## Task item:
From the first line of the entries through the line containing "pe.Objective(expr=m.x**2 + m.y**2)", output everything exactly except the pictures.

## Working data:
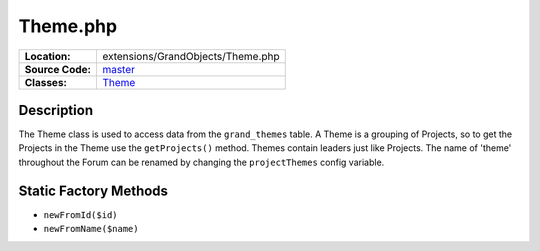 .. index:: single: Theme.php

Theme.php
=========

================     =====
**Location:**        extensions/GrandObjects/Theme.php
**Source Code:**     `master`_
**Classes:**         `Theme`_
================     =====

Description
-----------
The Theme class is used to access data from the ``grand_themes`` table.  A Theme is a grouping of Projects, so to get the Projects in the Theme use the ``getProjects()`` method.  Themes contain leaders just like Projects.  The name of 'theme' throughout the Forum can be renamed by changing the ``projectThemes`` config variable.

Static Factory Methods
----------------------
- ``newFromId($id)``
- ``newFromName($name)``


.. _master: https://github.com/UniversityOfAlberta/GrandForum/blob/master/extensions/GrandObjects/Theme.php
.. _Theme: http://grand.cs.ualberta.ca/docs/classTheme.html

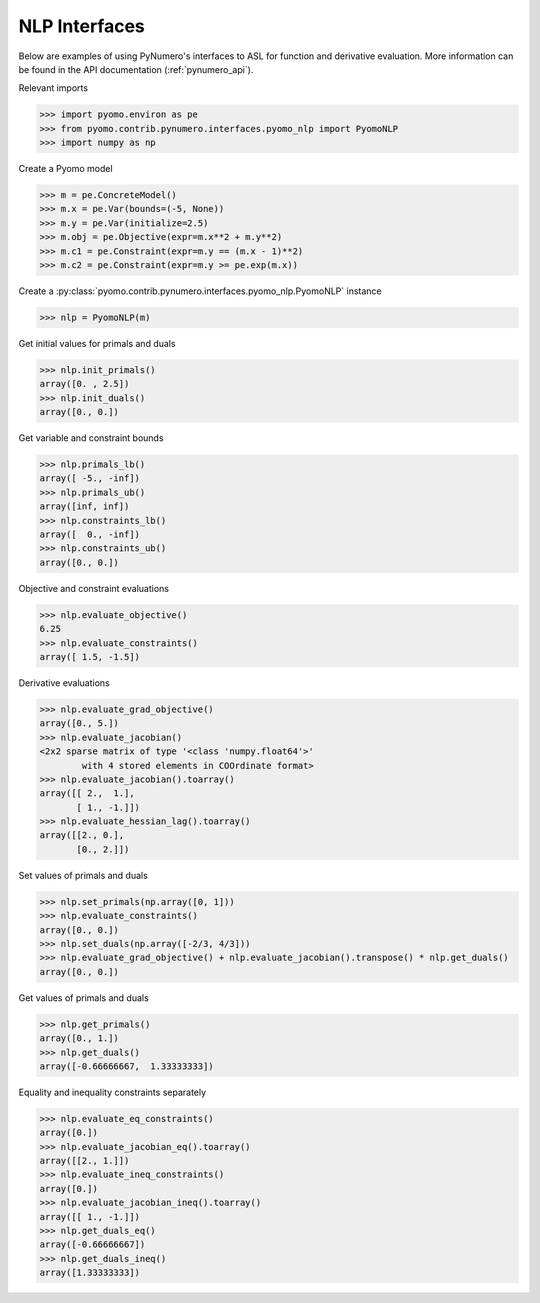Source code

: NLP Interfaces
==============

Below are examples of using PyNumero's interfaces to ASL for function
and derivative evaluation. More information can be found in the API
documentation (:ref:`pynumero_api`).

Relevant imports

.. code-block:: python

   >>> import pyomo.environ as pe
   >>> from pyomo.contrib.pynumero.interfaces.pyomo_nlp import PyomoNLP
   >>> import numpy as np

Create a Pyomo model

.. code-block:: python

   >>> m = pe.ConcreteModel()
   >>> m.x = pe.Var(bounds=(-5, None))
   >>> m.y = pe.Var(initialize=2.5)
   >>> m.obj = pe.Objective(expr=m.x**2 + m.y**2)
   >>> m.c1 = pe.Constraint(expr=m.y == (m.x - 1)**2)
   >>> m.c2 = pe.Constraint(expr=m.y >= pe.exp(m.x))

Create a :py:class:`pyomo.contrib.pynumero.interfaces.pyomo_nlp.PyomoNLP` instance

.. code-block:: python
   
   >>> nlp = PyomoNLP(m)

Get initial values for primals and duals

.. code-block:: python

   >>> nlp.init_primals()
   array([0. , 2.5])
   >>> nlp.init_duals()
   array([0., 0.])

Get variable and constraint bounds

.. code-block:: python

   >>> nlp.primals_lb()
   array([ -5., -inf])
   >>> nlp.primals_ub()
   array([inf, inf])
   >>> nlp.constraints_lb()
   array([  0., -inf])
   >>> nlp.constraints_ub()
   array([0., 0.])

Objective and constraint evaluations

.. code-block:: python

   >>> nlp.evaluate_objective()
   6.25
   >>> nlp.evaluate_constraints()
   array([ 1.5, -1.5])

Derivative evaluations

.. code-block:: python

   >>> nlp.evaluate_grad_objective()
   array([0., 5.])
   >>> nlp.evaluate_jacobian()
   <2x2 sparse matrix of type '<class 'numpy.float64'>'
           with 4 stored elements in COOrdinate format>
   >>> nlp.evaluate_jacobian().toarray()
   array([[ 2.,  1.],
          [ 1., -1.]])
   >>> nlp.evaluate_hessian_lag().toarray()
   array([[2., 0.],
          [0., 2.]])

Set values of primals and duals

.. code-block:: python

   >>> nlp.set_primals(np.array([0, 1]))
   >>> nlp.evaluate_constraints()
   array([0., 0.])
   >>> nlp.set_duals(np.array([-2/3, 4/3]))
   >>> nlp.evaluate_grad_objective() + nlp.evaluate_jacobian().transpose() * nlp.get_duals()
   array([0., 0.])

Get values of primals and duals

.. code-block:: python

   >>> nlp.get_primals()
   array([0., 1.])
   >>> nlp.get_duals()
   array([-0.66666667,  1.33333333])

Equality and inequality constraints separately

.. code-block:: python

   >>> nlp.evaluate_eq_constraints()
   array([0.])
   >>> nlp.evaluate_jacobian_eq().toarray()
   array([[2., 1.]])
   >>> nlp.evaluate_ineq_constraints()
   array([0.])
   >>> nlp.evaluate_jacobian_ineq().toarray()
   array([[ 1., -1.]])
   >>> nlp.get_duals_eq()
   array([-0.66666667])
   >>> nlp.get_duals_ineq()
   array([1.33333333])
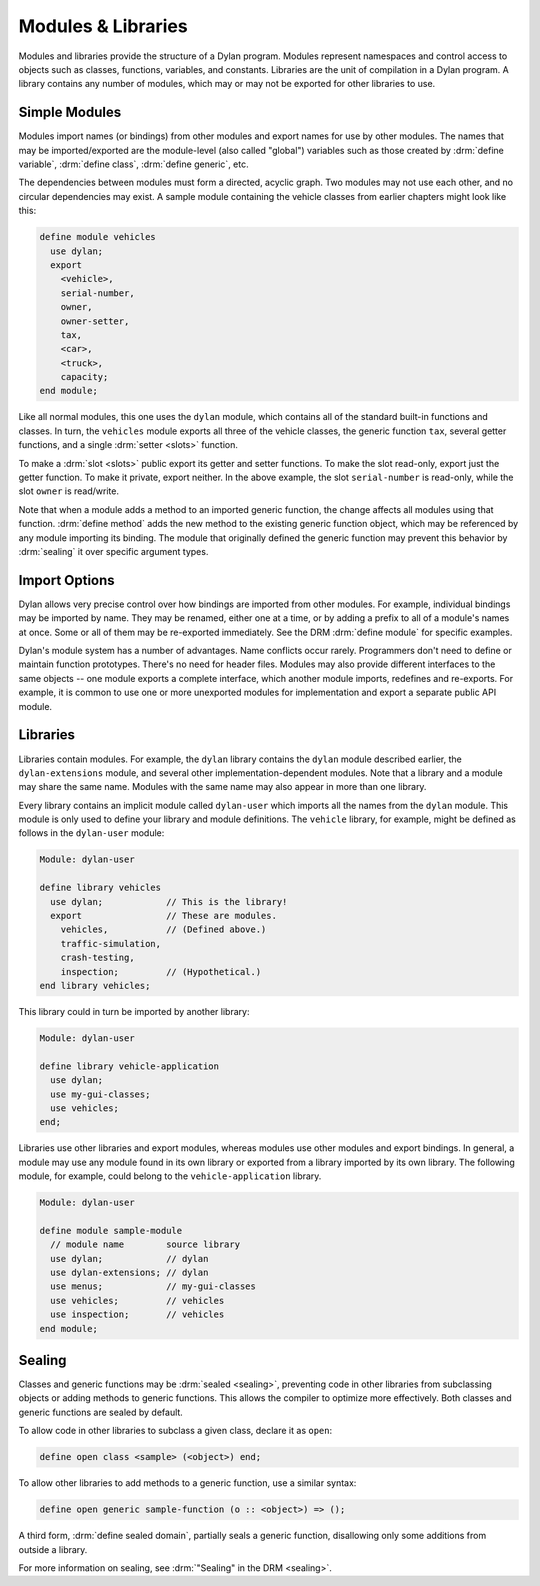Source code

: *******************
Modules & Libraries
*******************

Modules and libraries provide the structure of a Dylan program. Modules
represent namespaces and control access to objects such as classes, functions,
variables, and constants.  Libraries are the unit of compilation in a Dylan
program. A library contains any number of modules, which may or may not be
exported for other libraries to use.

Simple Modules
==============

Modules import names (or bindings) from other modules and export names
for use by other modules. The names that may be imported/exported are
the module-level (also called "global") variables such as those created
by :drm:`define variable`, :drm:`define class`, :drm:`define generic`, etc.

The dependencies between modules must form a directed, acyclic
graph. Two modules may not use each other, and no circular dependencies
may exist. A sample module containing the vehicle classes from earlier
chapters might look like this:

.. code-block:: dylan

    define module vehicles
      use dylan;
      export
        <vehicle>,
        serial-number,
        owner,
        owner-setter,
        tax,
        <car>,
        <truck>,
        capacity;
    end module;

Like all normal modules, this one uses the ``dylan`` module, which
contains all of the standard built-in functions and classes. In turn,
the ``vehicles`` module exports all three of the vehicle classes, the
generic function ``tax``, several getter functions, and a single
:drm:`setter <slots>` function.

To make a :drm:`slot <slots>` public export its getter and setter functions. To
make the slot read-only, export just the getter function. To make it private,
export neither. In the above example, the slot ``serial-number`` is read-only,
while the slot ``owner`` is read/write.

Note that when a module adds a method to an imported generic function,
the change affects all modules using that function. :drm:`define method`
adds the new method to the existing generic function object, which may
be referenced by any module importing its binding. The module that
originally defined the generic function may prevent this behavior by
:drm:`sealing` it over specific argument types.

Import Options
==============

Dylan allows very precise control over how bindings are imported from
other modules. For example, individual bindings may be imported by
name. They may be renamed, either one at a time, or by adding a prefix
to all of a module's names at once. Some or all of them may be
re-exported immediately. See the DRM :drm:`define module` for specific
examples.

Dylan's module system has a number of advantages. Name conflicts
occur rarely. Programmers don't need to define or maintain function
prototypes. There's no need for header files. Modules may
also provide different interfaces to the same objects -- one module
exports a complete interface, which another module imports, redefines
and re-exports. For example, it is common to use one or more unexported modules
for implementation and export a separate public API module.

Libraries
=========

Libraries contain modules. For example, the ``dylan``
library contains the ``dylan`` module
described earlier, the ``dylan-extensions`` module, and
several other implementation-dependent modules. Note that
a library and a module may share the same name. Modules with the
same name may also appear in more than one library.

Every library contains an implicit module called ``dylan-user`` which imports
all the names from the ``dylan`` module. This module is only used to define
your library and module definitions. The ``vehicle`` library, for example, might be
defined as follows in the ``dylan-user`` module:

.. code-block:: dylan

    Module: dylan-user

    define library vehicles
      use dylan;            // This is the library!
      export                // These are modules.
        vehicles,           // (Defined above.)
        traffic-simulation,
        crash-testing,
        inspection;         // (Hypothetical.)
    end library vehicles;

This library could in turn be imported by another library:

.. code-block:: dylan

    Module: dylan-user

    define library vehicle-application
      use dylan;
      use my-gui-classes;
      use vehicles;
    end;

Libraries use other libraries and export modules, whereas
modules use other modules and export bindings. In general, a
module may use any module found in its own library or exported
from a library imported by its own library. The following module, for
example, could belong to the ``vehicle-application`` library.

.. code-block:: dylan

    Module: dylan-user

    define module sample-module
      // module name        source library
      use dylan;            // dylan
      use dylan-extensions; // dylan
      use menus;            // my-gui-classes
      use vehicles;         // vehicles
      use inspection;       // vehicles
    end module;

Sealing
=======

Classes and generic functions may be :drm:`sealed <sealing>`, preventing code
in other libraries from subclassing objects or adding methods to generic
functions. This allows the compiler to optimize more effectively. Both classes and
generic functions are sealed by default.

To allow code in other libraries to subclass a given class,
declare it as ``open``:

.. code-block:: dylan

    define open class <sample> (<object>) end;

To allow other libraries to add methods to a generic function,
use a similar syntax:

.. code-block:: dylan

    define open generic sample-function (o :: <object>) => ();

A third form, :drm:`define sealed domain`, partially
seals a generic function, disallowing only some additions from outside
a library.

For more information on sealing, see :drm:`"Sealing" in the DRM <sealing>`.
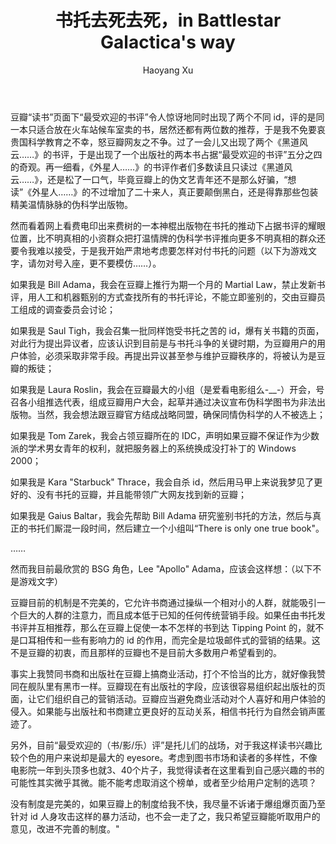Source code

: #+TITLE: 书托去死去死，in Battlestar Galactica's way
#+AUTHOR: Haoyang Xu

豆瓣“读书”页面下“最受欢迎的书评”令人惊讶地同时出现了两个不同 id，评的是同一本只适合放在火车站候车室卖的书，居然还都有两位数的推荐，于是我不免要哀贵国科学教育之不幸，怒豆瓣网友之不争。过了一会儿又出现了两个《黑道风云……》的书评，于是出现了一个出版社的两本书占据“最受欢迎的书评”五分之四的奇观。再一细看，《外星人……》的书评作者们多数读且只读过《黑道风云……》，还是松了一口气，毕竟豆瓣上的伪文艺青年还不是那么好骗，“想读”《外星人……》的不过增加了二十来人，真正要颠倒黑白，还是得靠那些包装精美温情脉脉的伪科学出版物。




然而看着网上看费电印出来费树的一本神棍出版物在书托的推动下占据书评的耀眼位置，比不明真相的小资群众把打温情牌的伪科学书评推向更多不明真相的群众还要令我难以接受，于是我开始严肃地考虑要怎样对付书托的问题（以下为游戏文字，请勿对号入座，更不要模仿……）。

如果我是 Bill Adama，我会在豆瓣上推行为期一个月的 Martial Law，禁止发新书评，用人工和机器甄别的方式查找所有的书托评论，不能立即鉴别的，交由豆瓣员工组成的调查委员会讨论；

如果我是 Saul Tigh，我会召集一批同样饱受书托之苦的 id，爆有关书籍的页面，对此行为提出异议者，应该认识到目前是与书托斗争的关键时期，为豆瓣用户的用户体验，必须采取非常手段。再提出异议甚至参与维护豆瓣秩序的，将被认为是豆瓣的叛徒；

如果我是 Laura Roslin，我会在豆瓣最大的小组（是爱看电影组么-__-）开会，号召各小组推选代表，组成豆瓣用户大会，起草并通过决议宣布伪科学图书为非法出版物。当然，我会想法跟豆瓣官方结成战略同盟，确保同情伪科学的人不被选上；

如果我是 Tom Zarek，我会占领豆瓣所在的 IDC，声明如果豆瓣不保证作为少数派的学术男女青年的权利，就把服务器上的系统换成没打补丁的 Windows 2000；

如果我是 Kara "Starbuck" Thrace，我会自杀 id，然后用马甲上来说我梦见了更好的、没有书托的豆瓣，并且能带领广大网友找到新的豆瓣；

如果我是 Gaius Baltar，我会先帮助 Bill Adama 研究鉴别书托的方法，然后与真正的书托们厮混一段时间，然后建立一个小组叫“There is only one true book"。

……

然而我目前最欣赏的 BSG 角色，Lee "Apollo" Adama，应该会这样想：（以下不是游戏文字）

豆瓣目前的机制是不完美的，它允许书商通过操纵一个相对小的人群，就能吸引一个巨大的人群的注意力，而且成本低于已知的任何传统营销手段。如果任由书托发书评并互相推荐，那么在豆瓣上促使一本不怎样的书到达 Tipping Point 的，就不是口耳相传和一些有影响力的 id 的作用，而完全是垃圾邮件式的营销的结果。这不是豆瓣的初衷，而且那样的豆瓣也不是目前大多数用户希望看到的。

事实上我赞同书商和出版社在豆瓣上搞商业活动，打个不恰当的比方，就好像我赞同在舰队里有黑市一样。豆瓣现在有出版社的字段，应该很容易组织起出版社的页面，让它们组织自己的营销活动。豆瓣应当避免商业活动对个人喜好和用户体验的侵入。如果能与出版社和书商建立更良好的互动关系，相信书托行为自然会销声匿迹了。

另外，目前“最受欢迎的（书/影/乐）评”是托儿们的战场，对于我这样读书兴趣比较个色的用户来说却是最大的 eyesore。考虑到图书市场和读者的多样性，不像电影院一年到头顶多也就3、40个片子，我觉得读者在这里看到自己感兴趣的书的可能性其实微乎其微。能不能考虑取消这个榜单，或者至少给用户定制的选项？

没有制度是完美的，如果豆瓣上的制度给我不快，我尽量不诉诸于爆组爆页面乃至针对 id 人身攻击这样的暴力活动，也不会一走了之，我只希望豆瓣能听取用户的意见，改进不完善的制度。"
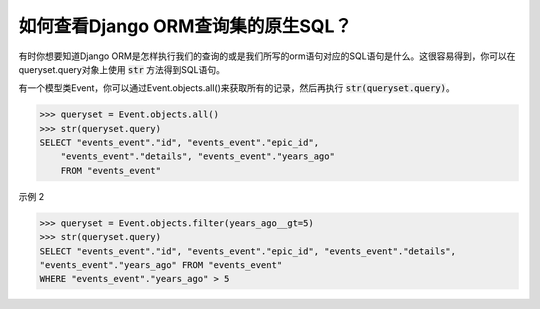 如何查看Django ORM查询集的原生SQL？
++++++++++++++++++++++++++++++++++++++++++++++++++

有时你想要知道Django ORM是怎样执行我们的查询的或是我们所写的orm语句对应的SQL语句是什么。这很容易得到，你可以在queryset.query对象上使用 :code:`str` 方法得到SQL语句。

有一个模型类Event，你可以通过Event.objects.all()来获取所有的记录，然后再执行 :code:`str(queryset.query)`。

.. code-block:: python

    >>> queryset = Event.objects.all()
    >>> str(queryset.query)
    SELECT "events_event"."id", "events_event"."epic_id",
        "events_event"."details", "events_event"."years_ago"
        FROM "events_event"

.. image:: sql_query.png

示例 2

.. code-block:: python

    >>> queryset = Event.objects.filter(years_ago__gt=5)
    >>> str(queryset.query)
    SELECT "events_event"."id", "events_event"."epic_id", "events_event"."details",
    "events_event"."years_ago" FROM "events_event"
    WHERE "events_event"."years_ago" > 5

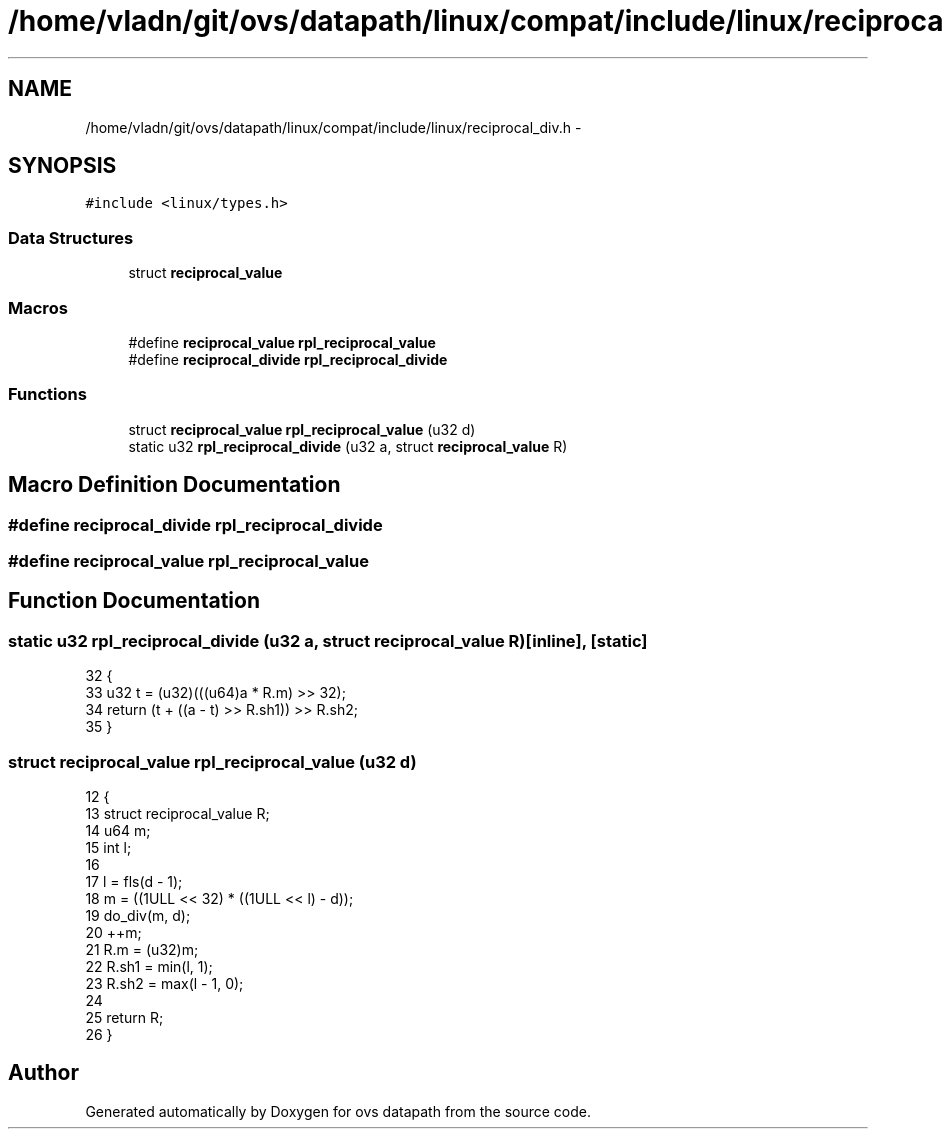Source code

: .TH "/home/vladn/git/ovs/datapath/linux/compat/include/linux/reciprocal_div.h" 3 "Mon Aug 17 2015" "ovs datapath" \" -*- nroff -*-
.ad l
.nh
.SH NAME
/home/vladn/git/ovs/datapath/linux/compat/include/linux/reciprocal_div.h \- 
.SH SYNOPSIS
.br
.PP
\fC#include <linux/types\&.h>\fP
.br

.SS "Data Structures"

.in +1c
.ti -1c
.RI "struct \fBreciprocal_value\fP"
.br
.in -1c
.SS "Macros"

.in +1c
.ti -1c
.RI "#define \fBreciprocal_value\fP   \fBrpl_reciprocal_value\fP"
.br
.ti -1c
.RI "#define \fBreciprocal_divide\fP   \fBrpl_reciprocal_divide\fP"
.br
.in -1c
.SS "Functions"

.in +1c
.ti -1c
.RI "struct \fBreciprocal_value\fP \fBrpl_reciprocal_value\fP (u32 d)"
.br
.ti -1c
.RI "static u32 \fBrpl_reciprocal_divide\fP (u32 a, struct \fBreciprocal_value\fP R)"
.br
.in -1c
.SH "Macro Definition Documentation"
.PP 
.SS "#define reciprocal_divide   \fBrpl_reciprocal_divide\fP"

.SS "#define \fBreciprocal_value\fP   \fBrpl_reciprocal_value\fP"

.SH "Function Documentation"
.PP 
.SS "static u32 rpl_reciprocal_divide (u32 a, struct \fBreciprocal_value\fP R)\fC [inline]\fP, \fC [static]\fP"

.PP
.nf
32 {
33     u32 t = (u32)(((u64)a * R\&.m) >> 32);
34     return (t + ((a - t) >> R\&.sh1)) >> R\&.sh2;
35 }
.fi
.SS "struct \fBreciprocal_value\fP rpl_reciprocal_value (u32 d)"

.PP
.nf
12 {
13     struct reciprocal_value R;
14     u64 m;
15     int l;
16 
17     l = fls(d - 1);
18     m = ((1ULL << 32) * ((1ULL << l) - d));
19     do_div(m, d);
20     ++m;
21     R\&.m = (u32)m;
22     R\&.sh1 = min(l, 1);
23     R\&.sh2 = max(l - 1, 0);
24 
25     return R;
26 }
.fi
.SH "Author"
.PP 
Generated automatically by Doxygen for ovs datapath from the source code\&.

## Task answer:
 .. index:: single: Theme.php

Theme.php
=========

================     =====
**Location:**        extensions/GrandObjects/Theme.php
**Source Code:**     `master`_
**Classes:**         `Theme`_
================     =====

Description
-----------
The Theme class is used to access data from the ``grand_themes`` table.  A Theme is a grouping of Projects, so to get the Projects in the Theme use the ``getProjects()`` method.  Themes contain leaders just like Projects.  The name of 'theme' throughout the Forum can be renamed by changing the ``projectThemes`` config variable.

Static Factory Methods
----------------------
- ``newFromId($id)``
- ``newFromName($name)``


.. _master: https://github.com/UniversityOfAlberta/GrandForum/blob/master/extensions/GrandObjects/Theme.php
.. _Theme: http://grand.cs.ualberta.ca/docs/classTheme.html

Source code

: NLP Interfaces
==============

Below are examples of using PyNumero's interfaces to ASL for function
and derivative evaluation. More information can be found in the API
documentation (:ref:`pynumero_api`).

Relevant imports

.. code-block:: python

   >>> import pyomo.environ as pe
   >>> from pyomo.contrib.pynumero.interfaces.pyomo_nlp import PyomoNLP
   >>> import numpy as np

Create a Pyomo model

.. code-block:: python

   >>> m = pe.ConcreteModel()
   >>> m.x = pe.Var(bounds=(-5, None))
   >>> m.y = pe.Var(initialize=2.5)
   >>> m.obj = pe.Objective(expr=m.x**2 + m.y**2)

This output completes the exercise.